The victory put Penny atop the league in victories (10-1) and earned run average (2.04) and pulled the Dodgers to within one-half game of first place. Penny scattered four hits over a season-high eight innings while running his career mark against his former club to 7-2 with a 1.81 ERA.
In so doing, against a team the Dodgers are chasing, he earned the kind of compliment from another former Diamondback, Luis Gonzalez, reserved for aces.

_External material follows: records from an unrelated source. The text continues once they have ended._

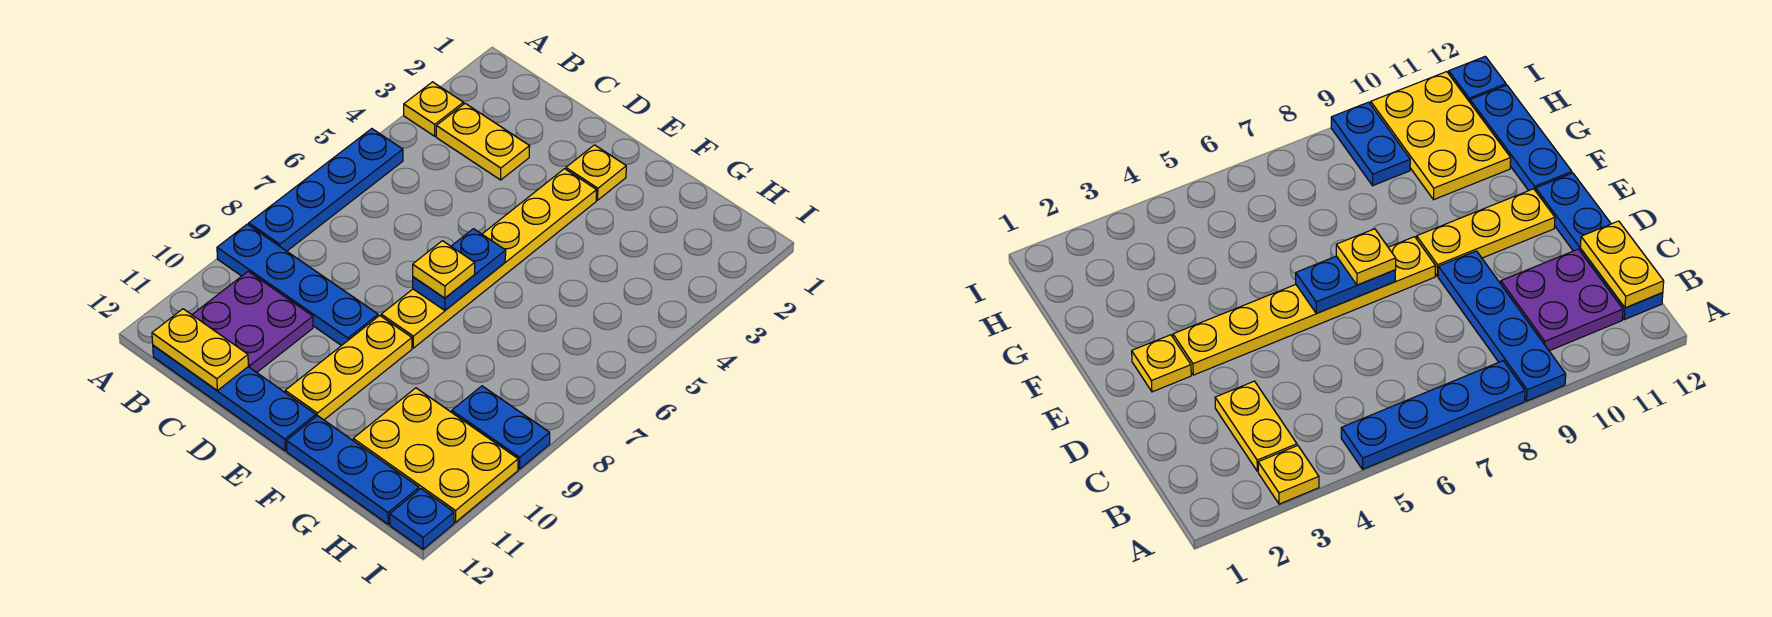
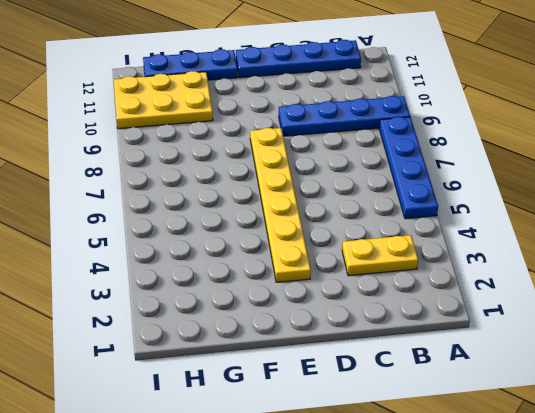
none -> yellow 1x1 plate [404,82,464,136]
none -> purple 2x2 plate [192,271,313,372]
none -> yellow 1x1 plate [566,145,626,200]

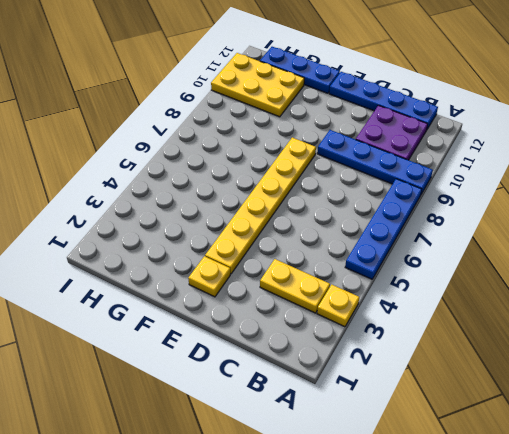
none -> yellow 1x3 plate [285,316,412,420]
none -> blue 1x2 plate [452,386,550,469]
none -> blue 1x1 plate [390,489,454,549]

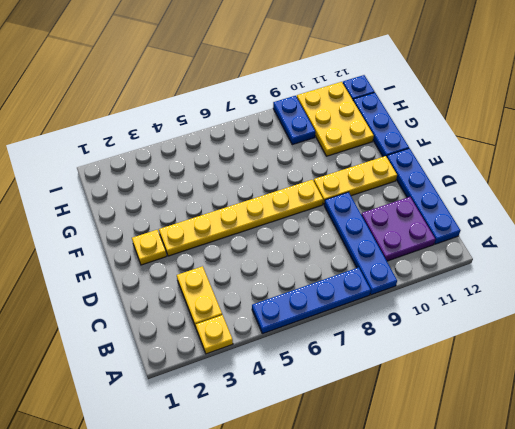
none -> yellow 1x2 plate [152,309,248,391]
none -> blue 1x2 plate [413,229,506,310]
none -> yellow 1x1 plate [413,241,475,298]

"The way he's been pitching, when I played over there, we had a couple guys in Randy [Johnson] and Curt [Schilling], that when they're pitching, the team confidence level goes sky high," said Gonzalez, whose tie-breaking single preceded Russell Martin's two-run triple in a four-run sixth inning.
"This guy is definitely one of them. When you play with guys like that, you can see the confidence in your teammates," Gonzalez said. "You like your chances to win before the game even starts. When this guy takes the mound, he has a presence and a focus and you know he wanted to pitch in this game."
Indeed, Penny was originally scheduled to pitch Sunday's finale against Tampa Bay, but it didn't take much lobbying for Penny to persuade manager Grady Little to hold him over a day to face a division rival.
The extra rest added some gas to Penny's fastball, which was once clocked at 101 mph and averaged 95. But more than the rest, there's the importance of a two-game swing in the standings. And, of course, a little revenge.
"Any time you get traded," said Penny, "you want to show they traded away the wrong guy."
Penny was struggling in Double-A in 1999 when Arizona, needing a closer, packaged him with two other Minor League pitchers to get Matt Mantei from Florida. Penny missed out on Arizona's title in 2001, but got one with the Marlins in 2003.
Now he's after another, along with another All-Star berth and, who knows, maybe a Cy Young if he can keep this going. Opposing hitters, like Arizona's Conor Jackson, said it isn't Penny's fastball that makes him more effective, it's the splitter he is throwing with more confidence and frequency.
"Penny's been lights out the whole year," said Martin. "You can just tell he's got confidence, his composure's great and he'll give his best effort, and if you get him a couple runs, you'll pretty much get a 'W.' He throws strikes, gets you back in the dugout to hit and keeps you in the groove."
Penny pointed out that the Dodgers' offense, sporadic as it's been this year, has supported him pretty nicely lately. In fact, in his last three starts, the Dodgers have outscored opponents, 27-3. Penny had a lot to do with this one, as he triggered the four-run sixth inning with a double after getting hit on the elbow with a Micah Owings pitch in the third inning. Penny is hitting .241.
"He's a threat offensively," said Little. "He started that inning with the double and lit a fuse under everyone. He was strong throughout his outing."
Jeff Kent, who fouled a pitch off the big toe on his left foot in the fourth inning, was removed after the sixth inning, but x-rays were negative and he is day-to-day. He was replaced by Wilson Betemit, who slugged a home run to center field batting right-handed in the eighth inning. Of Betemit's eight home runs this year, it's the first one he's hit right-handed.
Ironically, Little mentioned Betemit's lack of production as a key element in his decision to move Garciaparra to third base and open first base for Loney. Of course, a bigger reason for the move is Loney, who just keeps on hitting.
His ninth-inning triple raised his batting average to .448 with 13 hits in 29 at-bats since his June 10 promotion. Of those 13 hits, seven are for extra bases (two homers, two triples, three doubles). That's an .897 slugging percentage. Loney had only one home run in 223 at-bats at Triple-A Las Vegas. He already has nine RBIs, more than Tony Abreu has in 96 at-bats.